I didn't, but the article does explicitly dismiss Agile "silliness", where one of the basic priorities is achieving working software.

> Our industry is plagued by bug ridden, crappy software.

Yes, it is. However, while I am as keen as the next guy to improve the quality of software, I also take the pragmatic view that you have to ship something before the quality is even relevant.

In particular, my personal experience has been that on real projects, there is a heavy price to pay for using anti-idiomatic techniques when it comes to maintenance time. Likewise, I have found that there is a heavy price to pay for using complicated APIs where simpler ones can do the job.

That means any benefits from techniques such as those advocated in the article must outweigh those costs before use of the techniques is justified. If a technique helps to prevent programmer errors that were otherwise likely, then that is a benefit to project quality that has some value. However, techniques that are theoretically neat but only remove classes of programmer error that were unlikely anyway are not inherently valuable, and once you're talking about real world projects with more open problem spaces, trying to check everything conceivable at compile time sounds a lot like one of those theoretically neat examples to me.

(As an aside, I aim similar criticism at various other trendy techniques in our field. I'm just as happy taking potshots at certain popular Agile techniques, such as prioritising unit testing everything even if it means compromising a sound modular design so the tests can have access to the internals of each module. Unit tests can be useful, but that corruption in the design comes with a price tag that has to be justified.)
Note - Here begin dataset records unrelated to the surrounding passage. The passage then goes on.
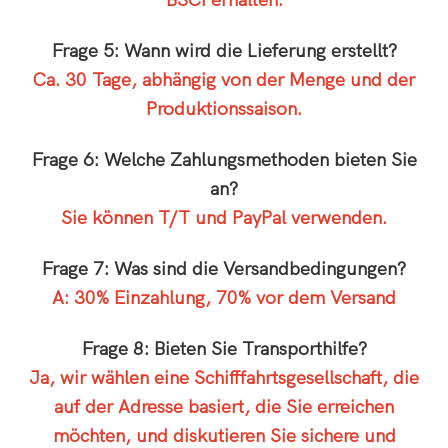
BSCI erhalten.
Frage 5: Wann wird die Lieferung erstellt?
Ca. 30 Tage, abhängig von der Menge und der
Produktionssaison.
Frage 6: Welche Zahlungsmethoden bieten Sie
an?
Sie können T/T und PayPal verwenden.
Frage 7: Was sind die Versandbedingungen?
A: 30% Einzahlung, 70% vor dem Versand
Frage 8: Bieten Sie Transporthilfe?
Ja, wir wählen eine Schifffahrtsgesellschaft, die
auf der Adresse basiert, die Sie erreichen
möchten, und diskutieren Sie sichere und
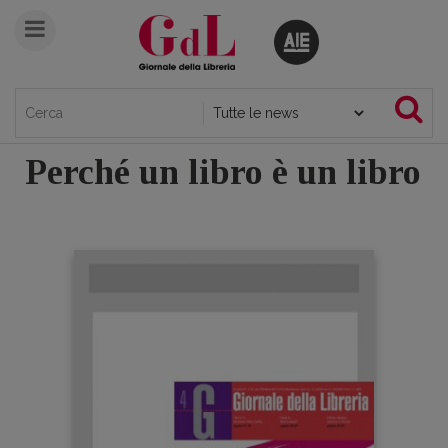
Perché un libro è un libro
> Please be a part of the solution, and not the problem.

It is interesting that when faced with a critic who does not accept theoretically sound/academically neat techniques as inherently superior to existing real world techniques, some people will assume that the critic is ignorant and/or lazy. Why is that?


First off, I apologize. I was in a horrible mood when I left this post, and you struck a nerve. I appreciate the discussion.

I don't understand this dichotomy between needing to ship, and creating quality software. It only exists because of the tools we choose to use. The techniques he discusses in this article I feel are founded in (pure) functional programming. These techniques have been around for quite some time. I have been using these techniques in languages from Haskell to C/C++ as much as possible, and they have vastly increased the quality of the software I write (measured in defects). I also do not feel they have slowed me down much at all. In fact, they really have forced me to think more about the problems I am solving and in the end creating better solutions faster (instead of constantly refactoring and unit testing).


He doesn't dismiss the technique as dogma. He dismisses the author for being dogmatic - there is a difference. I think Silhouette supported his actual reasons for not liking the technique.

Further, I think he is part of the solution by engaging in rational discussion of the issue.